-- TASK INSTRUCTIONS --
Please recast every line of the rows below as a numbered list, leaving out any blank lines.
——
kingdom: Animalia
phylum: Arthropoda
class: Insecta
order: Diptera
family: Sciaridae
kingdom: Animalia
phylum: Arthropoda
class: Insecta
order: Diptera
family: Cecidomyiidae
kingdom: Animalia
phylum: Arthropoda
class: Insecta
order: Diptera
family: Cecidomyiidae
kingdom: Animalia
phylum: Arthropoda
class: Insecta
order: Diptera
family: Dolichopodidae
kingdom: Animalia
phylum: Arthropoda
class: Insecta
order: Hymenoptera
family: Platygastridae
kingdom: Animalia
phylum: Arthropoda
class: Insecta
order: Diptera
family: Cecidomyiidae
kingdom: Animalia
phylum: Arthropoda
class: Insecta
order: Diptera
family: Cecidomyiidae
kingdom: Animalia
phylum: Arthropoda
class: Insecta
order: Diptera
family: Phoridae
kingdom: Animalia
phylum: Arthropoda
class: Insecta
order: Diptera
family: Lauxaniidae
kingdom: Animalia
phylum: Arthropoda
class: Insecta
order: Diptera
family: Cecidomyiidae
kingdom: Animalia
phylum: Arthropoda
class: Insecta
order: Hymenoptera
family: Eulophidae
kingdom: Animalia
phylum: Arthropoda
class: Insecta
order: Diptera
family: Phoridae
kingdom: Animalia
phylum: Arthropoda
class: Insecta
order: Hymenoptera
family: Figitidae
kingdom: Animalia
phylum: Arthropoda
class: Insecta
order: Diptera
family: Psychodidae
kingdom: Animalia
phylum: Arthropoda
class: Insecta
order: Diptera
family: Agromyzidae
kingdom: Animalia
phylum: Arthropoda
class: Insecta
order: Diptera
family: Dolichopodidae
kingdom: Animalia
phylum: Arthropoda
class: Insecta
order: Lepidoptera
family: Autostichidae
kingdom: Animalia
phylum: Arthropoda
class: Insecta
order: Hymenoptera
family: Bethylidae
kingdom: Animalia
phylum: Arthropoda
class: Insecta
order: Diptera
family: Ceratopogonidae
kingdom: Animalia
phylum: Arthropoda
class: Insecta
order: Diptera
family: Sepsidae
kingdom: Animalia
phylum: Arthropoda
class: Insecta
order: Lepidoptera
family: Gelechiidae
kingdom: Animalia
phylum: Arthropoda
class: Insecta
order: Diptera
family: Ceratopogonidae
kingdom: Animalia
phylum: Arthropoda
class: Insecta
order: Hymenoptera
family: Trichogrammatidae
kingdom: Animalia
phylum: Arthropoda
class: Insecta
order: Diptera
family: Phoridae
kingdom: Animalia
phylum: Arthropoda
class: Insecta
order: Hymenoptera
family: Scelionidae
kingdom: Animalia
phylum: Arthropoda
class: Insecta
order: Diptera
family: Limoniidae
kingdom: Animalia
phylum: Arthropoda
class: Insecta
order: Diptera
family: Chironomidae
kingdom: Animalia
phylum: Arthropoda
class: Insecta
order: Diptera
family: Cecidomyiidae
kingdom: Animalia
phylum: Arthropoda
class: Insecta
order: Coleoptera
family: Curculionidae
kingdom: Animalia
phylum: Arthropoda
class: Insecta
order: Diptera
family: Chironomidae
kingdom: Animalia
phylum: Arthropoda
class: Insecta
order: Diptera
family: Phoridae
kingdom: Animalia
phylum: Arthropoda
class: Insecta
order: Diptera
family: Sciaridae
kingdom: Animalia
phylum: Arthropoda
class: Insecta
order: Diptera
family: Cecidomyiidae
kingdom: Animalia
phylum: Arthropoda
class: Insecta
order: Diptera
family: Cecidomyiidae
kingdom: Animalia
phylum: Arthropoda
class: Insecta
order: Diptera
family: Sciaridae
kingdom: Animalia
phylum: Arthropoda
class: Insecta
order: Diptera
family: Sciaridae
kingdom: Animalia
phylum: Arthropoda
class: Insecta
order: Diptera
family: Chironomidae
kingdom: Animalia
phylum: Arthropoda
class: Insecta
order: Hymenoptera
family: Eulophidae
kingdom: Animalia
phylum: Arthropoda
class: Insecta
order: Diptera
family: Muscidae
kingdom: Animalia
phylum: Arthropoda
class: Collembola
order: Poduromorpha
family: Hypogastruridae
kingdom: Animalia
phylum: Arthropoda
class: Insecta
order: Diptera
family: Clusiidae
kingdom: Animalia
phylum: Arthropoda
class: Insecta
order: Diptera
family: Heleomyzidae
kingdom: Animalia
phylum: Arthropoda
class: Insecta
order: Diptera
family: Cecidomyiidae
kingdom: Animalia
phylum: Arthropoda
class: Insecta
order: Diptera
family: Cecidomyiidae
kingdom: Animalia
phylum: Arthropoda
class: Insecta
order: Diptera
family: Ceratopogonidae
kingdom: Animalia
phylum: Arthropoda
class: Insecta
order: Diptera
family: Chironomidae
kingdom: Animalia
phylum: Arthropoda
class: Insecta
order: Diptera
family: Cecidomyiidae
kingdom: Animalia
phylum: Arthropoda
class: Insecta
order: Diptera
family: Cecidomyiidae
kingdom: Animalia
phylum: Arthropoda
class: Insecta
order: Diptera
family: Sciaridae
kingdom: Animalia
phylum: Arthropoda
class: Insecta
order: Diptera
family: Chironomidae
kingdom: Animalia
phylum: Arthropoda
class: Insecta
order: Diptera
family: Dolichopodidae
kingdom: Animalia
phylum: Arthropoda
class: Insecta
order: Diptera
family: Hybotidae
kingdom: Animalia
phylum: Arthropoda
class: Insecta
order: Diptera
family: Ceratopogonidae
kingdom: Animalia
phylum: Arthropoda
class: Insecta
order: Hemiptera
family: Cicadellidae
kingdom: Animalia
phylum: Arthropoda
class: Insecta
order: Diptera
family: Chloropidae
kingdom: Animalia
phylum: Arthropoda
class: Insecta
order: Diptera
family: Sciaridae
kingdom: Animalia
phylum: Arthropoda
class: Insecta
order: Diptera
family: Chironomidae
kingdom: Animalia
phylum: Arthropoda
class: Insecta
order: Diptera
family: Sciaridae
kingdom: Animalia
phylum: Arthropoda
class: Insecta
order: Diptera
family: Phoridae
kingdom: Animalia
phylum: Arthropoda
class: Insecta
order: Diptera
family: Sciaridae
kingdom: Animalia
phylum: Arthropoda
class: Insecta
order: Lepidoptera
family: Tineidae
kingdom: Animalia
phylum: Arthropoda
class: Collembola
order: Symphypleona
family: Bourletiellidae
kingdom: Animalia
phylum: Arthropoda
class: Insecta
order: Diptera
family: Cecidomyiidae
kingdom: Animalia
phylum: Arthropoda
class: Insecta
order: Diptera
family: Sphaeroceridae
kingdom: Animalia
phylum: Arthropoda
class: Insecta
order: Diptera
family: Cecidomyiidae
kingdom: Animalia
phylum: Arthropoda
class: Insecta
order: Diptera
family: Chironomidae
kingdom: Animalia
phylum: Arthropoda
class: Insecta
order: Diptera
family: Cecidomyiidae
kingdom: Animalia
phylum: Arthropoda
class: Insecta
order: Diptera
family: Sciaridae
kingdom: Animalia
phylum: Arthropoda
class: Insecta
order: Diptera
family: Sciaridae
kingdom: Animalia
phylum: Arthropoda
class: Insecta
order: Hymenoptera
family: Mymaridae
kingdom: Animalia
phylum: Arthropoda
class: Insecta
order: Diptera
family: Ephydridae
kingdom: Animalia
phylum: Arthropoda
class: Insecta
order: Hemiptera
——
-- EXPECTED ANSWER --
1. kingdom: Animalia
2. phylum: Arthropoda
3. class: Insecta
4. order: Diptera
5. family: Sciaridae
6. kingdom: Animalia
7. phylum: Arthropoda
8. class: Insecta
9. order: Diptera
10. family: Cecidomyiidae
11. kingdom: Animalia
12. phylum: Arthropoda
13. class: Insecta
14. order: Diptera
15. family: Cecidomyiidae
16. kingdom: Animalia
17. phylum: Arthropoda
18. class: Insecta
19. order: Diptera
20. family: Dolichopodidae
21. kingdom: Animalia
22. phylum: Arthropoda
23. class: Insecta
24. order: Hymenoptera
25. family: Platygastridae
26. kingdom: Animalia
27. phylum: Arthropoda
28. class: Insecta
29. order: Diptera
30. family: Cecidomyiidae
31. kingdom: Animalia
32. phylum: Arthropoda
33. class: Insecta
34. order: Diptera
35. family: Cecidomyiidae
36. kingdom: Animalia
37. phylum: Arthropoda
38. class: Insecta
39. order: Diptera
40. family: Phoridae
41. kingdom: Animalia
42. phylum: Arthropoda
43. class: Insecta
44. order: Diptera
45. family: Lauxaniidae
46. kingdom: Animalia
47. phylum: Arthropoda
48. class: Insecta
49. order: Diptera
50. family: Cecidomyiidae
51. kingdom: Animalia
52. phylum: Arthropoda
53. class: Insecta
54. order: Hymenoptera
55. family: Eulophidae
56. kingdom: Animalia
57. phylum: Arthropoda
58. class: Insecta
59. order: Diptera
60. family: Phoridae
61. kingdom: Animalia
62. phylum: Arthropoda
63. class: Insecta
64. order: Hymenoptera
65. family: Figitidae
66. kingdom: Animalia
67. phylum: Arthropoda
68. class: Insecta
69. order: Diptera
70. family: Psychodidae
71. kingdom: Animalia
72. phylum: Arthropoda
73. class: Insecta
74. order: Diptera
75. family: Agromyzidae
76. kingdom: Animalia
77. phylum: Arthropoda
78. class: Insecta
79. order: Diptera
80. family: Dolichopodidae
81. kingdom: Animalia
82. phylum: Arthropoda
83. class: Insecta
84. order: Lepidoptera
85. family: Autostichidae
86. kingdom: Animalia
87. phylum: Arthropoda
88. class: Insecta
89. order: Hymenoptera
90. family: Bethylidae
91. kingdom: Animalia
92. phylum: Arthropoda
93. class: Insecta
94. order: Diptera
95. family: Ceratopogonidae
96. kingdom: Animalia
97. phylum: Arthropoda
98. class: Insecta
99. order: Diptera
100. family: Sepsidae
101. kingdom: Animalia
102. phylum: Arthropoda
103. class: Insecta
104. order: Lepidoptera
105. family: Gelechiidae
106. kingdom: Animalia
107. phylum: Arthropoda
108. class: Insecta
109. order: Diptera
110. family: Ceratopogonidae
111. kingdom: Animalia
112. phylum: Arthropoda
113. class: Insecta
114. order: Hymenoptera
115. family: Trichogrammatidae
116. kingdom: Animalia
117. phylum: Arthropoda
118. class: Insecta
119. order: Diptera
120. family: Phoridae
121. kingdom: Animalia
122. phylum: Arthropoda
123. class: Insecta
124. order: Hymenoptera
125. family: Scelionidae
126. kingdom: Animalia
127. phylum: Arthropoda
128. class: Insecta
129. order: Diptera
130. family: Limoniidae
131. kingdom: Animalia
132. phylum: Arthropoda
133. class: Insecta
134. order: Diptera
135. family: Chironomidae
136. kingdom: Animalia
137. phylum: Arthropoda
138. class: Insecta
139. order: Diptera
140. family: Cecidomyiidae
141. kingdom: Animalia
142. phylum: Arthropoda
143. class: Insecta
144. order: Coleoptera
145. family: Curculionidae
146. kingdom: Animalia
147. phylum: Arthropoda
148. class: Insecta
149. order: Diptera
150. family: Chironomidae
151. kingdom: Animalia
152. phylum: Arthropoda
153. class: Insecta
154. order: Diptera
155. family: Phoridae
156. kingdom: Animalia
157. phylum: Arthropoda
158. class: Insecta
159. order: Diptera
160. family: Sciaridae
161. kingdom: Animalia
162. phylum: Arthropoda
163. class: Insecta
164. order: Diptera
165. family: Cecidomyiidae
166. kingdom: Animalia
167. phylum: Arthropoda
168. class: Insecta
169. order: Diptera
170. family: Cecidomyiidae
171. kingdom: Animalia
172. phylum: Arthropoda
173. class: Insecta
174. order: Diptera
175. family: Sciaridae
176. kingdom: Animalia
177. phylum: Arthropoda
178. class: Insecta
179. order: Diptera
180. family: Sciaridae
181. kingdom: Animalia
182. phylum: Arthropoda
183. class: Insecta
184. order: Diptera
185. family: Chironomidae
186. kingdom: Animalia
187. phylum: Arthropoda
188. class: Insecta
189. order: Hymenoptera
190. family: Eulophidae
191. kingdom: Animalia
192. phylum: Arthropoda
193. class: Insecta
194. order: Diptera
195. family: Muscidae
196. kingdom: Animalia
197. phylum: Arthropoda
198. class: Collembola
199. order: Poduromorpha
200. family: Hypogastruridae
201. kingdom: Animalia
202. phylum: Arthropoda
203. class: Insecta
204. order: Diptera
205. family: Clusiidae
206. kingdom: Animalia
207. phylum: Arthropoda
208. class: Insecta
209. order: Diptera
210. family: Heleomyzidae
211. kingdom: Animalia
212. phylum: Arthropoda
213. class: Insecta
214. order: Diptera
215. family: Cecidomyiidae
216. kingdom: Animalia
217. phylum: Arthropoda
218. class: Insecta
219. order: Diptera
220. family: Cecidomyiidae
221. kingdom: Animalia
222. phylum: Arthropoda
223. class: Insecta
224. order: Diptera
225. family: Ceratopogonidae
226. kingdom: Animalia
227. phylum: Arthropoda
228. class: Insecta
229. order: Diptera
230. family: Chironomidae
231. kingdom: Animalia
232. phylum: Arthropoda
233. class: Insecta
234. order: Diptera
235. family: Cecidomyiidae
236. kingdom: Animalia
237. phylum: Arthropoda
238. class: Insecta
239. order: Diptera
240. family: Cecidomyiidae
241. kingdom: Animalia
242. phylum: Arthropoda
243. class: Insecta
244. order: Diptera
245. family: Sciaridae
246. kingdom: Animalia
247. phylum: Arthropoda
248. class: Insecta
249. order: Diptera
250. family: Chironomidae
251. kingdom: Animalia
252. phylum: Arthropoda
253. class: Insecta
254. order: Diptera
255. family: Dolichopodidae
256. kingdom: Animalia
257. phylum: Arthropoda
258. class: Insecta
259. order: Diptera
260. family: Hybotidae
261. kingdom: Animalia
262. phylum: Arthropoda
263. class: Insecta
264. order: Diptera
265. family: Ceratopogonidae
266. kingdom: Animalia
267. phylum: Arthropoda
268. class: Insecta
269. order: Hemiptera
270. family: Cicadellidae
271. kingdom: Animalia
272. phylum: Arthropoda
273. class: Insecta
274. order: Diptera
275. family: Chloropidae
276. kingdom: Animalia
277. phylum: Arthropoda
278. class: Insecta
279. order: Diptera
280. family: Sciaridae
281. kingdom: Animalia
282. phylum: Arthropoda
283. class: Insecta
284. order: Diptera
285. family: Chironomidae
286. kingdom: Animalia
287. phylum: Arthropoda
288. class: Insecta
289. order: Diptera
290. family: Sciaridae
291. kingdom: Animalia
292. phylum: Arthropoda
293. class: Insecta
294. order: Diptera
295. family: Phoridae
296. kingdom: Animalia
297. phylum: Arthropoda
298. class: Insecta
299. order: Diptera
300. family: Sciaridae
301. kingdom: Animalia
302. phylum: Arthropoda
303. class: Insecta
304. order: Lepidoptera
305. family: Tineidae
306. kingdom: Animalia
307. phylum: Arthropoda
308. class: Collembola
309. order: Symphypleona
310. family: Bourletiellidae
311. kingdom: Animalia
312. phylum: Arthropoda
313. class: Insecta
314. order: Diptera
315. family: Cecidomyiidae
316. kingdom: Animalia
317. phylum: Arthropoda
318. class: Insecta
319. order: Diptera
320. family: Sphaeroceridae
321. kingdom: Animalia
322. phylum: Arthropoda
323. class: Insecta
324. order: Diptera
325. family: Cecidomyiidae
326. kingdom: Animalia
327. phylum: Arthropoda
328. class: Insecta
329. order: Diptera
330. family: Chironomidae
331. kingdom: Animalia
332. phylum: Arthropoda
333. class: Insecta
334. order: Diptera
335. family: Cecidomyiidae
336. kingdom: Animalia
337. phylum: Arthropoda
338. class: Insecta
339. order: Diptera
340. family: Sciaridae
341. kingdom: Animalia
342. phylum: Arthropoda
343. class: Insecta
344. order: Diptera
345. family: Sciaridae
346. kingdom: Animalia
347. phylum: Arthropoda
348. class: Insecta
349. order: Hymenoptera
350. family: Mymaridae
351. kingdom: Animalia
352. phylum: Arthropoda
353. class: Insecta
354. order: Diptera
355. family: Ephydridae
356. kingdom: Animalia
357. phylum: Arthropoda
358. class: Insecta
359. order: Hemiptera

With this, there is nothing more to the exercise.